To moan?(9 Posts)
I struggle to sleep at the best of times but this week has been awful. Since Monday I have still been awake when the sun comes up twice....other nights it's about 3am before I'm drop off.
I'm exhausted. Tonight I manage to get to sleep at 9ish only to be woken up by dh sending the dog in and arguing with ds about his lights being turned off.
Now he's arsey with me because I'm up and pissed off because I'm pretty sure I've lost a potential good few solid hours of proper sleep.
Also Had a appointment booked today which was to discuss everything after my scan which diagnosed me with PCO. I have lots of questions but rather than get anywhere today,I had a doctor I felt just blew me off and is sending me for more bloods. No information or explanations about anything.
I am aware this is a total over reaction but I feel like I'm not the same. I don't want something inside of me that shouldn't be there...I'll get over it and deal but it's still new to me and no one wants to listen to how I feel or give me any idea on what I'm being tested for or anything I can do or read up. Nothing.
At the end of my waste of time appointment I mentioned my sleeping issue...I got shot down and told that I need to make another appointment to discuss it separately. Another month to wait if I do...
I walked home in tears.
Since when do you only deal with one issue at a time?
I need to learn how to function on hardly any sleep....I am shit at it!
I have a glug of night nurse when my insomnia hits. Puts me out and no hangover effects in the morning.
I'm not advising that of course.
I don't know what to suggest about your other problems, it sounds hard
Sounds utterly shit. Pretty sure I have PCOS but been in hormonal contraceptives since I was 16 so no clue really. My last implant ran out Dec 2014 and into had one period since in Apr 2016 so no idea what's going on with my body (too lazy to get implant taken out). Never had issues with sleep unless super stresses so maybe hormonal contraceptives may help.

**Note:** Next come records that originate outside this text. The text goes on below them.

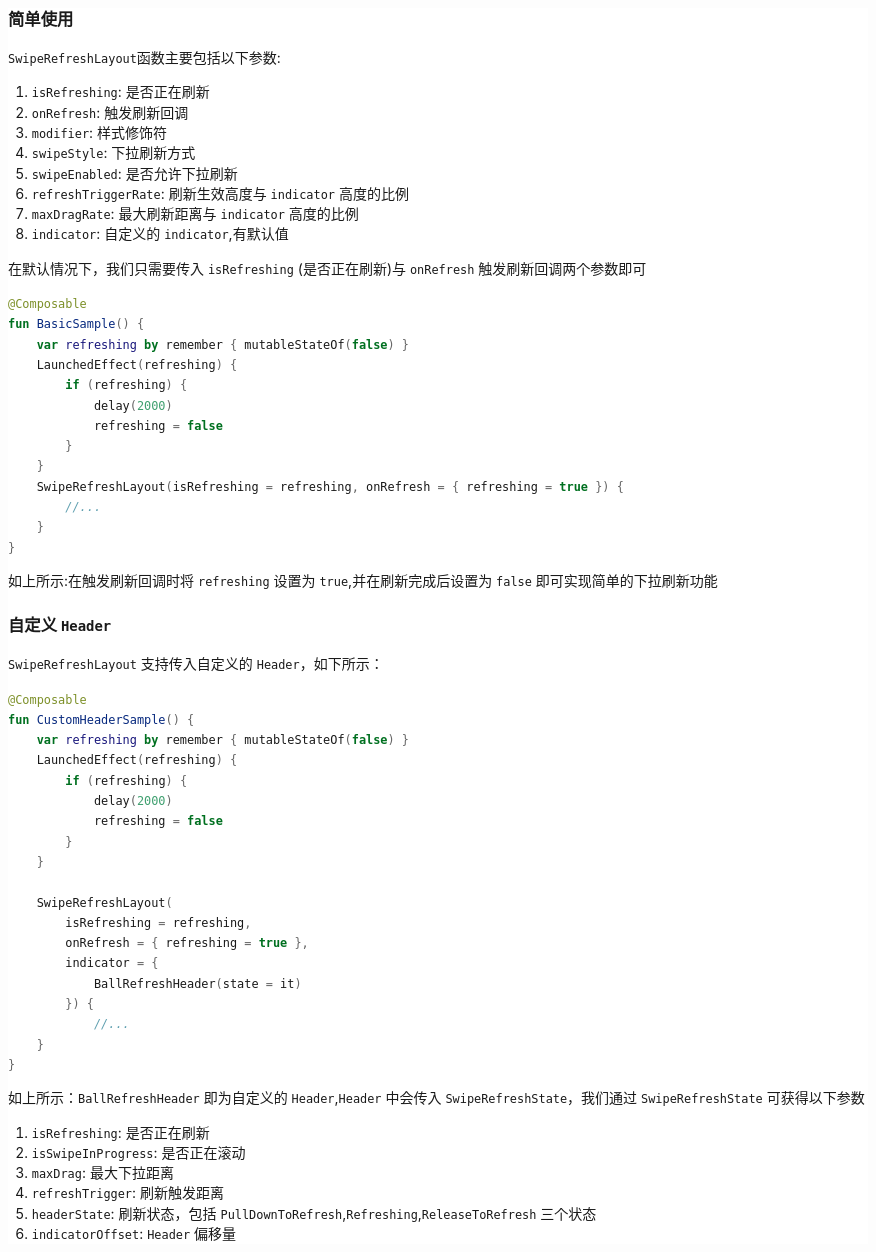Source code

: ### 简单使用
`SwipeRefreshLayout`函数主要包括以下参数:   
1. `isRefreshing`: 是否正在刷新    
2. `onRefresh`: 触发刷新回调     
3. `modifier`: 样式修饰符
4. `swipeStyle`: 下拉刷新方式      
5. `swipeEnabled`: 是否允许下拉刷新   
6. `refreshTriggerRate`: 刷新生效高度与 `indicator` 高度的比例       
7. `maxDragRate`: 最大刷新距离与 `indicator` 高度的比例
8. `indicator`: 自定义的 `indicator`,有默认值

在默认情况下，我们只需要传入 `isRefreshing` (是否正在刷新)与 `onRefresh` 触发刷新回调两个参数即可       
```kotlin
@Composable
fun BasicSample() {
    var refreshing by remember { mutableStateOf(false) }
    LaunchedEffect(refreshing) {
        if (refreshing) {
            delay(2000)
            refreshing = false
        }
    }
    SwipeRefreshLayout(isRefreshing = refreshing, onRefresh = { refreshing = true }) {
        //...
    }
}
```
如上所示:在触发刷新回调时将 `refreshing` 设置为 `true`,并在刷新完成后设置为 `false` 即可实现简单的下拉刷新功能     

### 自定义 `Header`
`SwipeRefreshLayout` 支持传入自定义的 `Header`，如下所示：   
```kotlin
@Composable
fun CustomHeaderSample() {
    var refreshing by remember { mutableStateOf(false) }
    LaunchedEffect(refreshing) {
        if (refreshing) {
            delay(2000)
            refreshing = false
        }
    }

    SwipeRefreshLayout(
        isRefreshing = refreshing,
        onRefresh = { refreshing = true },
        indicator = {
            BallRefreshHeader(state = it)
        }) {
        	//...
    }
}
```
如上所示：`BallRefreshHeader` 即为自定义的 `Header`,`Header` 中会传入 `SwipeRefreshState`，我们通过 `SwipeRefreshState` 可获得以下参数    
1. `isRefreshing`: 是否正在刷新    
2. `isSwipeInProgress`: 是否正在滚动     
3. `maxDrag`: 最大下拉距离           
4. `refreshTrigger`: 刷新触发距离    
5. `headerState`: 刷新状态，包括 `PullDownToRefresh`,`Refreshing`,`ReleaseToRefresh` 三个状态     
6. `indicatorOffset`: `Header` 偏移量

Try Nytol. If you don't take sleeping pills often then it can hit you quite hard. You get tolerant to it quickly though so I only used to take it every other night. Now I take an antidepressant and it puts me out like a light.
I'm trying not to drown myself in ameretto so I doze off (only booze in the house ) .
Coming off the pill was what highlighted the issues but I wanted to discuss going back on it today but it didn't happen. Nothing worse than a unhelpful twat of a gp.
I just feel so blue and lost with it all!
Tried nytol and likes .
For some reason my brain powers through most of the time.
I have in the past had prescribed sleeping tablets which got me over similar and put me back in a routine (without ne getting addicted as i was warned i would!) but I'm told these don't get given out anymore.
If its a mental thing, my usual trick is to make up some fantasy about needing to pretend to be asleep. Life or death situation kind of thing and usually pretending to sleep makes me fall asleep. Having a good imagination is handy for some things, especially when your brain is like Oh, its bedtime? Awesome, lets just think about every regret, mistake and emotionally traumatising moment since...ever? Yep, ever is good. Sweet dreams then!
I take zopiclone for short periods of insomnia. After 3-4 nights it usually resets my sleep pattern and I can sleep easily again.
I find it deeply relaxing, rather than knock-out. I can still snap awake to feed baby or re-settle him several times a night without grogginess (I switch to formula when taking it as can't BF on it). If I have to get up at 5am with him I don't feel hungover.
I suggest seeing your GP for medication. All the 'sleep hygiene' stuff was useless for me. I was getting 1-2 hours max some nights, with zopiclone I can fall asleep without any effort.
I'd ask for a referral to the hospital and I would state the reasons why and says to the GP they are bloody useless!
Also a good gobfull of night nurse shoud do the trick!